Jesus. And he thought he had daddy issues.

A knock interrupted them before he could ask for the details. He stood. “Enter.”

After the table for two in the corner of his room was set for its inaugural dinner, he and Elaina were alone once more. He held out a chair for her. “Please join me for dinner.”

Her reactions to the various foods he offered were fascinating. Every new bite would start with her doubtful, then she’d roll the food around on her tongue, and finally she’d compare it to something she could comprehend. The creamy wild mushroom soup felt “as smooth as gold,” and the sip of Merlot was like “liquid rubies.”

She took a piece of the New York strip steak and coughed. “How do you swallow this?”

He held back a laugh. “You have to chew it first.”

Her jaw worked for a second, and then she grimaced and brought her napkin to her mouth. “Ugh.”

“You don’t like it?”

“It’s like a lump of coal. I don’t know how you stand it.”

He restrained a snort.
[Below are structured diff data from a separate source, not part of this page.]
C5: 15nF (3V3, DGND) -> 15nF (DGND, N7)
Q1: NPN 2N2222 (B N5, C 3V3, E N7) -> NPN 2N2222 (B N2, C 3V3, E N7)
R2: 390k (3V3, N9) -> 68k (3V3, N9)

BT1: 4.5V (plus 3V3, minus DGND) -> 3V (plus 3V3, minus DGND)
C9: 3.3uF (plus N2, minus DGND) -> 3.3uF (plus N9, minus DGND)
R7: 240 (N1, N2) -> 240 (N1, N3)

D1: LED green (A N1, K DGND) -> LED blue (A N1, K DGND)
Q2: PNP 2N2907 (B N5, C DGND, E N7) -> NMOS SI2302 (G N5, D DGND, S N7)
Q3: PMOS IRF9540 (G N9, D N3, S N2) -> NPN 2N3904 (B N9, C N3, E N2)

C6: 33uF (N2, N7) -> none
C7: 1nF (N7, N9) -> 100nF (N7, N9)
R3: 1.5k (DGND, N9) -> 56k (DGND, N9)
How dangerous could dragons be if they weren’t even carnivores?

Now that she’d declared herself done with the sampling, he started his questions.

“Talk to me about this father of yours. Why does he want to kill you? And can’t you kill him first? Chop off his head or something?” If he remembered correctly, that technique worked on mythical creatures in stories.

She didn’t answer him. Instead, she picked up the steak knife and studied it for a second. Her arm extended in front of her, and she flipped the point of the knife toward her body.

His stomach clenched at the image, and his mind denied what he was seeing. Time moved slowly, too slowly, and he couldn’t grab her wrist in time.

She plunged the knife into her chest.